How to Handle Missing Values of Categorical Variables?
Real-world data collection has its own set of problems, It is often very messy which includes missing data, presence of outliers, unstructured manner, etc. Before looking for any insights from the data, we have to first perform preprocessing tasks which then only allow us to use that data for further observation and train our machine learning model. Missing value in a dataset is a very common phenomenon in the reality. In this blog, you will see how to handle missing values for categorical variables while we are performing data preprocessing. Missing value correction is required to reduce bias and to produce powerful suitable models. Most of the algorithms can’t handle missing data, thus you need to act in some way to simply not let your code crash. So, let’s begin with the methods to solve the problem.
“Data is the fuel for Machine Learning algorithms”.
Table of contents
- What are Missing Values in a Dataset?
- Types of Missing Data
- Methods for Dealing with Missing Values in Dataset
- Implementation in Python
- End Notes
- Frequently Asked Questions
What are Missing Values in a Dataset?
In a dataset, missing values refer to the absence of data for one or more variables or observations. This can occur for various reasons, such as data entry errors, equipment malfunction, or participants failing to provide information. Missing values can affect statistical analyses, leading to biased or incorrect results. Thus, it is important to handle missing values appropriately by removing them or using imputation methods to estimate their values.
Types of Missing Data
- Missing Completely at Random (MCAR): When data is MCAR, the missingness occurs randomly, and there is no relationship between the missing values and the observed data. In other words, the probability of a value being missing is the same for all observations, regardless of their values.
- Missing at Random (MAR): When data is MAR, the missingness is not random, but other observed variables can explain it. In other words, the probability of a missing value depends on the observed data, not the missing data itself.
- Missing Not at Random (MNAR): When data is MNAR, the missingness is not random and cannot be explained by other observed variables. In other words, the probability of a value being missing depends on the missing data, which can lead to biased or incorrect results if not handled properly.
Methods for Dealing with Missing Values in Dataset
Let’s have a dummy dataset in which there are three independent features(predictors) and one dependent feature(response).
|– – – –||24||25||No|
Here, We have a missing value in row-2 for Feature-1.
The popular methods which are used by the machine learning community to handle the missing value for categorical variables in the dataset are as follows:
Step 1: Delete the Observations
If there is a large number of observations in the dataset, where all the classes to be predicted are sufficiently represented in the training data, then try deleting the missing value observations, which would not bring significant change in your feed to your model.
For Example,1, Implement this method in a given dataset, we can delete the entire row which contains missing values(delete row-2).

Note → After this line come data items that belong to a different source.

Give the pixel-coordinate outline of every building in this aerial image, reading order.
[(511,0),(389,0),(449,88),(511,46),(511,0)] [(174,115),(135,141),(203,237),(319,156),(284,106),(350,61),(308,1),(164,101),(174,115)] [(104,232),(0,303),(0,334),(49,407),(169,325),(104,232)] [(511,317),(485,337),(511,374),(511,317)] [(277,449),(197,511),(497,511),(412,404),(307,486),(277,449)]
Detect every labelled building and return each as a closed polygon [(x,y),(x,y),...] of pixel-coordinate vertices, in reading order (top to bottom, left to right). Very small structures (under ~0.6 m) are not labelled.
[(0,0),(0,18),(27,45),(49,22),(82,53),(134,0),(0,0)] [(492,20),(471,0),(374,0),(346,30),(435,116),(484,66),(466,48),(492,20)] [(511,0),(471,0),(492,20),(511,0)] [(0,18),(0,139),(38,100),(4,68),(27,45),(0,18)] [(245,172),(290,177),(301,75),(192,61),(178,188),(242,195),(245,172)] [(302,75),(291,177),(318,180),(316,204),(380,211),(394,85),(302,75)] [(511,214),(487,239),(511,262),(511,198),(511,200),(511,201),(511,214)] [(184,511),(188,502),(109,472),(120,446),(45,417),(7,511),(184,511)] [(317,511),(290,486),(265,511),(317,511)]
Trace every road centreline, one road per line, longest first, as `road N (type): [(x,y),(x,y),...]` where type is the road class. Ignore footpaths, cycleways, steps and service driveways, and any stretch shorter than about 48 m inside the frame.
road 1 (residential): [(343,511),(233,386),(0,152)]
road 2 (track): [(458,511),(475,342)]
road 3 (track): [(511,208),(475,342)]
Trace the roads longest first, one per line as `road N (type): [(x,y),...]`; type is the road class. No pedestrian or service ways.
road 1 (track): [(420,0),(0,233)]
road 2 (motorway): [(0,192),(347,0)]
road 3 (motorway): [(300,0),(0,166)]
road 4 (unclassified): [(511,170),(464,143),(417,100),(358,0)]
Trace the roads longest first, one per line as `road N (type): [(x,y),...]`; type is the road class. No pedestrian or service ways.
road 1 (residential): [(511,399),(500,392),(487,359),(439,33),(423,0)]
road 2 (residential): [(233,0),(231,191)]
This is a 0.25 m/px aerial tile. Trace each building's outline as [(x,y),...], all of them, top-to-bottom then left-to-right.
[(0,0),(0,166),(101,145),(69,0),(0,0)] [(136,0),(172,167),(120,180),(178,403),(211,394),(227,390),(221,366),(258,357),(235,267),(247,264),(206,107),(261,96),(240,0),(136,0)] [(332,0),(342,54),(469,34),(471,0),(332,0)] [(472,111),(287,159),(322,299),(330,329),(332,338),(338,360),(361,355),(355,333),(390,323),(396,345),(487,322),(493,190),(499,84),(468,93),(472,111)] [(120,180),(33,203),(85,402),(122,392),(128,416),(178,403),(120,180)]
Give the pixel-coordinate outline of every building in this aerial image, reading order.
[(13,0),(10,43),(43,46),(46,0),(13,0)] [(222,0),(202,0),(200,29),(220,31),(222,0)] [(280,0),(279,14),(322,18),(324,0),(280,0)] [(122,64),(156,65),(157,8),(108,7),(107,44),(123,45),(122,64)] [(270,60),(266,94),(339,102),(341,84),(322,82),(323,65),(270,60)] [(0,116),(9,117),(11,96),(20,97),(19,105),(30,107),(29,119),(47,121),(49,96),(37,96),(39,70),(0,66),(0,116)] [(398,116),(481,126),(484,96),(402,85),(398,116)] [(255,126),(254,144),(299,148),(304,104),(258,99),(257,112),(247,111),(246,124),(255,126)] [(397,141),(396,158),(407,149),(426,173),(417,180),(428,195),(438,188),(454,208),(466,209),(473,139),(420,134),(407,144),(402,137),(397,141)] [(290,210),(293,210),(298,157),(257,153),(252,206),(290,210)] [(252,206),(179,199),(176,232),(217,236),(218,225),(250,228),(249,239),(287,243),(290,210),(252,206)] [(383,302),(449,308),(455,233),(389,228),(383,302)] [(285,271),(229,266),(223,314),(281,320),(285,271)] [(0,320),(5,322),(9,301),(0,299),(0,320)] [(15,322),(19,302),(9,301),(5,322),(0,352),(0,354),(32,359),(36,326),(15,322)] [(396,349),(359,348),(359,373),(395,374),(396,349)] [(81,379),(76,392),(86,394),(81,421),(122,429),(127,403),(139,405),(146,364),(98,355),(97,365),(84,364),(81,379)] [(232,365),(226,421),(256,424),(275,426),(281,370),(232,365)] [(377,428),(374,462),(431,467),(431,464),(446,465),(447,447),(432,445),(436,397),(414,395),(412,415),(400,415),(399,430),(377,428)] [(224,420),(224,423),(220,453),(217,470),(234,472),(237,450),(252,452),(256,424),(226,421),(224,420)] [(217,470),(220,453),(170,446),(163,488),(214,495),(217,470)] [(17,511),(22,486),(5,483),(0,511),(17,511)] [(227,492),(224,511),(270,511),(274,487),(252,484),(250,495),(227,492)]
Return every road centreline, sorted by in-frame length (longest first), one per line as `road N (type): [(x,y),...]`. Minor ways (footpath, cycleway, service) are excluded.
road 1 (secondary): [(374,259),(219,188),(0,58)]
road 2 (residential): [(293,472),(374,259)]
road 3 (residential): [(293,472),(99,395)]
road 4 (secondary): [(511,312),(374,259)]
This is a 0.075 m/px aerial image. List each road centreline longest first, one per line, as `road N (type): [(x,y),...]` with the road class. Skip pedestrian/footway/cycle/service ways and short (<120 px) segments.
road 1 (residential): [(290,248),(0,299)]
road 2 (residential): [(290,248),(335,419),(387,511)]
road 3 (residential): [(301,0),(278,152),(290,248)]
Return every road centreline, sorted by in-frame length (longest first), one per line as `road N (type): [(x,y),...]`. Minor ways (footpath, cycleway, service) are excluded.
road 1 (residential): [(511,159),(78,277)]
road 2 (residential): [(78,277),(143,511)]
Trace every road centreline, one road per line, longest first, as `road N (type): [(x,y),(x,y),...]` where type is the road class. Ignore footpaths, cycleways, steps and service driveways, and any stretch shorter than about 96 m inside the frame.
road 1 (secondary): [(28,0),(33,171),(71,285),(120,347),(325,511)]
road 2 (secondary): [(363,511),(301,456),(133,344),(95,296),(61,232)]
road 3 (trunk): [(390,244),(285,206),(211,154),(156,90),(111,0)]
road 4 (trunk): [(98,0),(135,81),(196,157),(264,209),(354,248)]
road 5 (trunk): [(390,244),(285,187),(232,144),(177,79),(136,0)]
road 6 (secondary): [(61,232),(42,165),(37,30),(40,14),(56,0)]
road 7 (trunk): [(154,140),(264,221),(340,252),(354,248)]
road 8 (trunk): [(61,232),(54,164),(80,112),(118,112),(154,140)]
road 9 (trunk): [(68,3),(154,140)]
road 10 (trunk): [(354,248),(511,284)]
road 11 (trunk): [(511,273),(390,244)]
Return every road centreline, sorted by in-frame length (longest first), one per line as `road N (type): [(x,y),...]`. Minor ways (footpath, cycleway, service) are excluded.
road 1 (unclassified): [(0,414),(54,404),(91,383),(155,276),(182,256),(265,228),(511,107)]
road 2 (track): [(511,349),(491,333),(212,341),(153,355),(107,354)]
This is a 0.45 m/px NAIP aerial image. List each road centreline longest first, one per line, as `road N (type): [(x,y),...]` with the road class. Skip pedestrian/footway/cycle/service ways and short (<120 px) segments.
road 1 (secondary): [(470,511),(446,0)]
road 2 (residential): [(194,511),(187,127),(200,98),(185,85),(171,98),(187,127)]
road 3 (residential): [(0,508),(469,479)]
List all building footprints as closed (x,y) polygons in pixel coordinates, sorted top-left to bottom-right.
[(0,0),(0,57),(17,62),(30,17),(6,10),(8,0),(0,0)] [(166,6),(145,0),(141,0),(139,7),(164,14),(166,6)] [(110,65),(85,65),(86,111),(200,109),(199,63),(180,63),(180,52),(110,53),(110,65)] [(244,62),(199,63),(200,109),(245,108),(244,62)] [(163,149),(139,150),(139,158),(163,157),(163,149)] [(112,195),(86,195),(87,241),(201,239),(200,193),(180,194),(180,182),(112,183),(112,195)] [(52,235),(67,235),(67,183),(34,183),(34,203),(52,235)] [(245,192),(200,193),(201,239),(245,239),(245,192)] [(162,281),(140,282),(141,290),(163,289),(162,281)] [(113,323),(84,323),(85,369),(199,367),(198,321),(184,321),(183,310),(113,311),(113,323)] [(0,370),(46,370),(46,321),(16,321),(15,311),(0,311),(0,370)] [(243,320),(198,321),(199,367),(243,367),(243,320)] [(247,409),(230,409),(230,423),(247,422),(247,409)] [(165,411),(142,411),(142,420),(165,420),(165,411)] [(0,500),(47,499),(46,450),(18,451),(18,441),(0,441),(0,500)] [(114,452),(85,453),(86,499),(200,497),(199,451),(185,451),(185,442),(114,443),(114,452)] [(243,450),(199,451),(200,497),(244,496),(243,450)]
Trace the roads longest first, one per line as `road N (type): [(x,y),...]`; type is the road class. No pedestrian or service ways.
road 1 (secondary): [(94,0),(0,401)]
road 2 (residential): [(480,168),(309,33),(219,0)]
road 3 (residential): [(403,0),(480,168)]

Step 2: Replace Missing Values with the Most Frequent Value
You can always impute them based on Mode in the case of categorical variables, just make sure you don’t have highly skewed class distributions.
NOTE: But in some cases, this strategy can make the data imbalanced wrt classes if there are a huge number of missing values present in our dataset.
– Generally, replacing the missing values with the mean/median/mode is a crude way of treating missing values. Depending on the context, like if the variation is low or if the variable has low leverage over the response, such a rough approximation is acceptable and could give satisfactory results. In this case, since you are saying it is a categorical variable — this step may not be applicable.
For Example, 1, To implement this method, we replace the missing value by the most frequent value for that particular column, here we replace the missing value by Male since the count of Male is more than Female (Male=2 and Female=1).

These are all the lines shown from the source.